My reaction: blecch (1.5 out of 5)

 

Next week: The Uninvited, or Taken, or New in Town!  Who knows?  Who cares?  I don’t!  Til then, I’ll be putting asterisks on everything**********!  Stay hypoglycemic, kids!   

 

 

*It’s has the strong odor of clean motor oil and powdered sugar. This is familiar to me, because that’s the way my Uncle always smelled.

**Other than the fact I don’t want to give Lil’ Danny Snyder or Jesus any of my sweaty money.

***”History being made” could refer to the inauguration or a new episode of the Rock of Love Bus.  O Brittany Star, gone so soon!  Who will be left to steal sweaty socks now?

****At least I then I might learn something.  If you didn’t know, Whoopi is the world’s foremost expert on vaginal discharge. Her and Fox 5’s Will Thomas.  He’s always getting them, dontcha know. ZING!

*****for those of you who can’t read sarcasm this means: not scintillating, not twist-filled and not great minds.  I had to clarify, as I don’t know who to trust anymore.

******not the german porno of the same title.  Don’t show your ten-year old that, unless you want your kid to be the next Uncle Ed*******.

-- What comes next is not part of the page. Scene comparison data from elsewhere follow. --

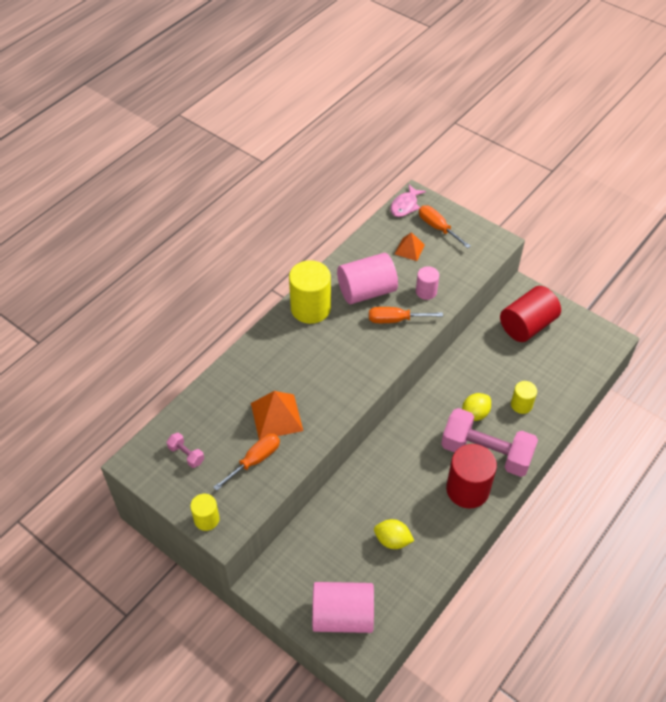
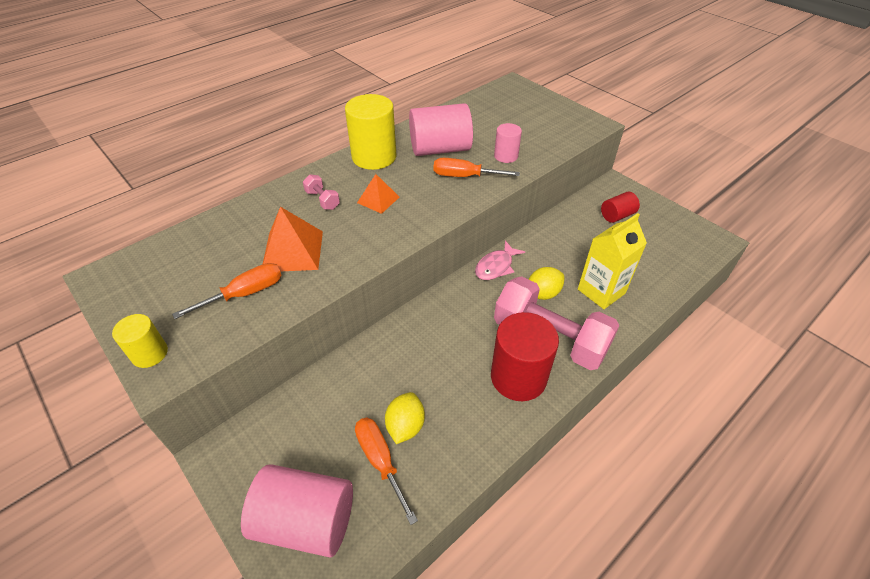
camera: 10 degrees right, 5 degrees down
(186, 455) = (167, 276): pink dumbbell -> pink dumbbell (322, 200)
(392, 540) = (405, 426): yellow lemon -> yellow lemon turned 75 degrees clockwise
(405, 205) = (501, 88): pink fish -> pink fish (496, 266)
(409, 249) = (496, 121): orange pyramid -> orange pyramid (378, 200)
(438, 228) = (531, 107): orange screwdriver -> orange screwdriver (380, 461)
(521, 405) = (601, 291): yellow cylinder -> yellow carton
(527, 325) = (617, 216): red cylinder -> red cylinder, size x0.54

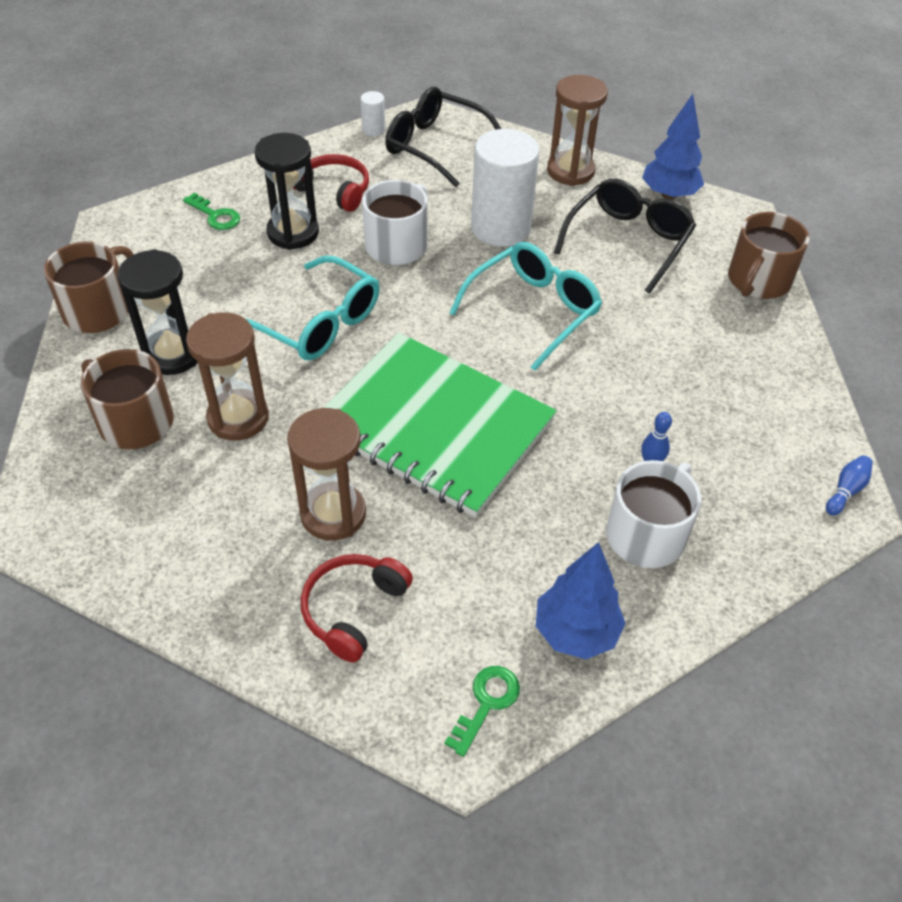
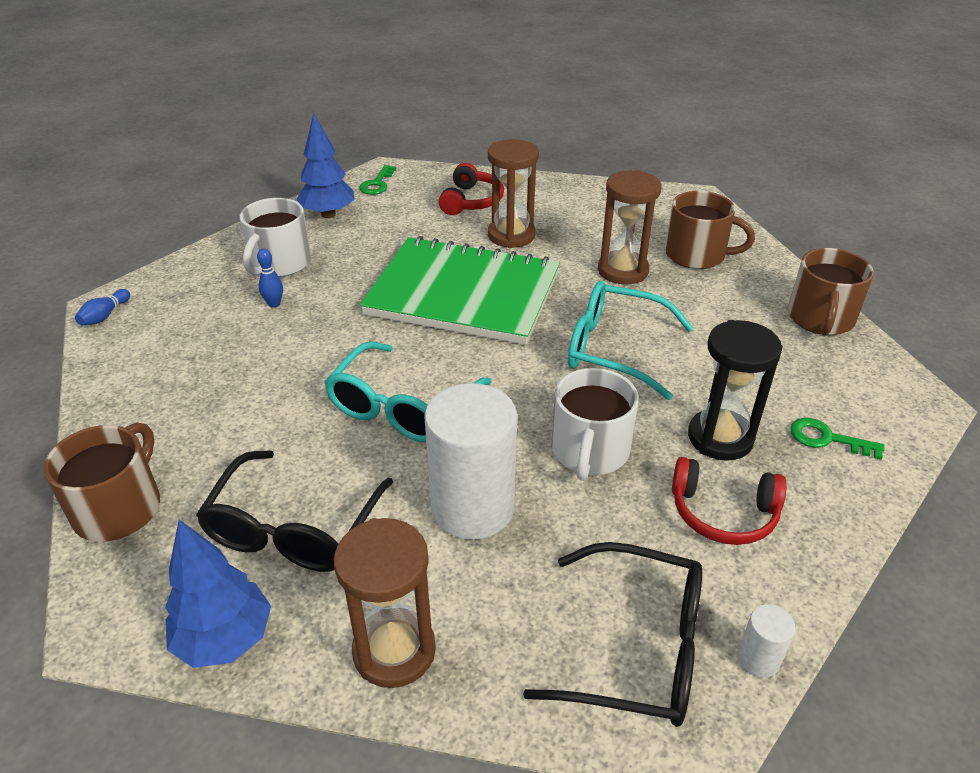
camera: 165 degrees right, 10 degrees down
(173, 354) = (717, 299): black hourglass -> none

*******Uncle Ed:  http://en.wikipedia.org/wiki/Uncle_Ed

********The French art of jumping around like an idiot.  Parkour was probably invented by someone who was REALLY into Ninja Gaiden.  I mean, I was into it too, but I was also into Super Mario Bros, and you don’t see me stomping on turtles every chance I get.  I’m very secretive about that.

*********With the possible exception of the Belush, Jim Belushi. But I don’t count him as a comedian because I think of him more as a serious actor.

**********You assholes asked for it, you have to fucking deal with reading it.